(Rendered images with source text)
- Opening Delimiter -
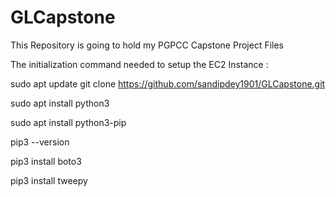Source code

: # GLCapstone
This Repository is going to hold my PGPCC Capstone Project Files

The initialization command needed to setup the EC2 Instance : 

sudo apt update
git clone https://github.com/sandipdey1901/GLCapstone.git

sudo apt install python3 

sudo apt install python3-pip

pip3 --version

pip3 install boto3

pip3 install tweepy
- Closing Delimiter -
[Required work]:
Should the entries hold any pictures, please omit those and print the remaining text exactly.

[Output for this exercise]:
Source code

: # GLCapstone
This Repository is going to hold my PGPCC Capstone Project Files

The initialization command needed to setup the EC2 Instance : 

sudo apt update
git clone https://github.com/sandipdey1901/GLCapstone.git

sudo apt install python3 

sudo apt install python3-pip

pip3 --version

pip3 install boto3

pip3 install tweepy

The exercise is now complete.